Copy everything from the start of the rows down to and including the line that contains "На этой неделе". Keep each line the same as it is in the rows.

(Supplied entries begins)

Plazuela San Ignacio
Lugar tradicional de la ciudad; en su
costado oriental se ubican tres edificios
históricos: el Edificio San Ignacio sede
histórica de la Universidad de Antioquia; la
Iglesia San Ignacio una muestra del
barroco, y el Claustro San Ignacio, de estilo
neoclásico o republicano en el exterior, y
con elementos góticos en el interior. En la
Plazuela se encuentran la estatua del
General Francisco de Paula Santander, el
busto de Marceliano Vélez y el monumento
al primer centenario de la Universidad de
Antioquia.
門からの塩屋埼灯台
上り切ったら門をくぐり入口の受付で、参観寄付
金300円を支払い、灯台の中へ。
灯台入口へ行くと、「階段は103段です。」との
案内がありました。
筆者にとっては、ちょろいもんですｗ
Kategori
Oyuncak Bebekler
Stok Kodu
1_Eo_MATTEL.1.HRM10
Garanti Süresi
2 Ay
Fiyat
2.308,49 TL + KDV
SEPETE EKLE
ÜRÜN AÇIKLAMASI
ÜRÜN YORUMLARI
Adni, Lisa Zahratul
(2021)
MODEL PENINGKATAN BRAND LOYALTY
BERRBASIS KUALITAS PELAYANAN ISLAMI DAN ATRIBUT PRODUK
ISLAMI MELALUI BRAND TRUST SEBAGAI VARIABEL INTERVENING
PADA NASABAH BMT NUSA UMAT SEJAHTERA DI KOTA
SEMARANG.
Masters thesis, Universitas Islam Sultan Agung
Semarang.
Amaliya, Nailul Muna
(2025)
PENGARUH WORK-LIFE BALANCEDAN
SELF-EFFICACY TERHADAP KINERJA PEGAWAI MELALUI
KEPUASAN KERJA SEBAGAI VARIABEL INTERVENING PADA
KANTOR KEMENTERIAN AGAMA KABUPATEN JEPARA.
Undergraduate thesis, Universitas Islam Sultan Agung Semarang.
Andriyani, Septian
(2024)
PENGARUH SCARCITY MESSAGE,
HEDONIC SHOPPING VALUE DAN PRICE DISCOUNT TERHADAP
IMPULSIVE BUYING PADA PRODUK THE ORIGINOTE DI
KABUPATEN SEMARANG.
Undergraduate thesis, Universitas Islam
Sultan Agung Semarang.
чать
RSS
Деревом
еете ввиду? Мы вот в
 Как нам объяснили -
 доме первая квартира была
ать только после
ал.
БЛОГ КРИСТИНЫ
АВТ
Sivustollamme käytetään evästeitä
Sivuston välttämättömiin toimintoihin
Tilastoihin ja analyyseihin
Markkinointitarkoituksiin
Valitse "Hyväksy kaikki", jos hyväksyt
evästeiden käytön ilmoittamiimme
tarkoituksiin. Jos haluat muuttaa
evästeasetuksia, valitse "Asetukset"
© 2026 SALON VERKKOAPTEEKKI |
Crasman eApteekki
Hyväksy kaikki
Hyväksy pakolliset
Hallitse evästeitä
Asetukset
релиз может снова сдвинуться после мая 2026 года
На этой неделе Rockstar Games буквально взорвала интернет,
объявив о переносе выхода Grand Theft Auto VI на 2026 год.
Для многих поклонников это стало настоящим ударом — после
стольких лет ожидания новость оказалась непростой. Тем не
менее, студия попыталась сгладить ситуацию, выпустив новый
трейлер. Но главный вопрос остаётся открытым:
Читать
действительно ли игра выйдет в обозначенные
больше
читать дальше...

(Supplied entries ends)

Solution below:
Plazuela San Ignacio
Lugar tradicional de la ciudad; en su
costado oriental se ubican tres edificios
históricos: el Edificio San Ignacio sede
histórica de la Universidad de Antioquia; la
Iglesia San Ignacio una muestra del
barroco, y el Claustro San Ignacio, de estilo
neoclásico o republicano en el exterior, y
con elementos góticos en el interior. En la
Plazuela se encuentran la estatua del
General Francisco de Paula Santander, el
busto de Marceliano Vélez y el monumento
al primer centenario de la Universidad de
Antioquia.
門からの塩屋埼灯台
上り切ったら門をくぐり入口の受付で、参観寄付
金300円を支払い、灯台の中へ。
灯台入口へ行くと、「階段は103段です。」との
案内がありました。
筆者にとっては、ちょろいもんですｗ
Kategori
Oyuncak Bebekler
Stok Kodu
1_Eo_MATTEL.1.HRM10
Garanti Süresi
2 Ay
Fiyat
2.308,49 TL + KDV
SEPETE EKLE
ÜRÜN AÇIKLAMASI
ÜRÜN YORUMLARI
Adni, Lisa Zahratul
(2021)
MODEL PENINGKATAN BRAND LOYALTY
BERRBASIS KUALITAS PELAYANAN ISLAMI DAN ATRIBUT PRODUK
ISLAMI MELALUI BRAND TRUST SEBAGAI VARIABEL INTERVENING
PADA NASABAH BMT NUSA UMAT SEJAHTERA DI KOTA
SEMARANG.
Masters thesis, Universitas Islam Sultan Agung
Semarang.
Amaliya, Nailul Muna
(2025)
PENGARUH WORK-LIFE BALANCEDAN
SELF-EFFICACY TERHADAP KINERJA PEGAWAI MELALUI
KEPUASAN KERJA SEBAGAI VARIABEL INTERVENING PADA
KANTOR KEMENTERIAN AGAMA KABUPATEN JEPARA.
Undergraduate thesis, Universitas Islam Sultan Agung Semarang.
Andriyani, Septian
(2024)
PENGARUH SCARCITY MESSAGE,
HEDONIC SHOPPING VALUE DAN PRICE DISCOUNT TERHADAP
IMPULSIVE BUYING PADA PRODUK THE ORIGINOTE DI
KABUPATEN SEMARANG.
Undergraduate thesis, Universitas Islam
Sultan Agung Semarang.
чать
RSS
Деревом
еете ввиду? Мы вот в
 Как нам объяснили -
 доме первая квартира была
ать только после
ал.
БЛОГ КРИСТИНЫ
АВТ
Sivustollamme käytetään evästeitä
Sivuston välttämättömiin toimintoihin
Tilastoihin ja analyyseihin
Markkinointitarkoituksiin
Valitse "Hyväksy kaikki", jos hyväksyt
evästeiden käytön ilmoittamiimme
tarkoituksiin. Jos haluat muuttaa
evästeasetuksia, valitse "Asetukset"
© 2026 SALON VERKKOAPTEEKKI |
Crasman eApteekki
Hyväksy kaikki
Hyväksy pakolliset
Hallitse evästeitä
Asetukset
релиз может снова сдвинуться после мая 2026 года
На этой неделе Rockstar Games буквально взорвала интернет,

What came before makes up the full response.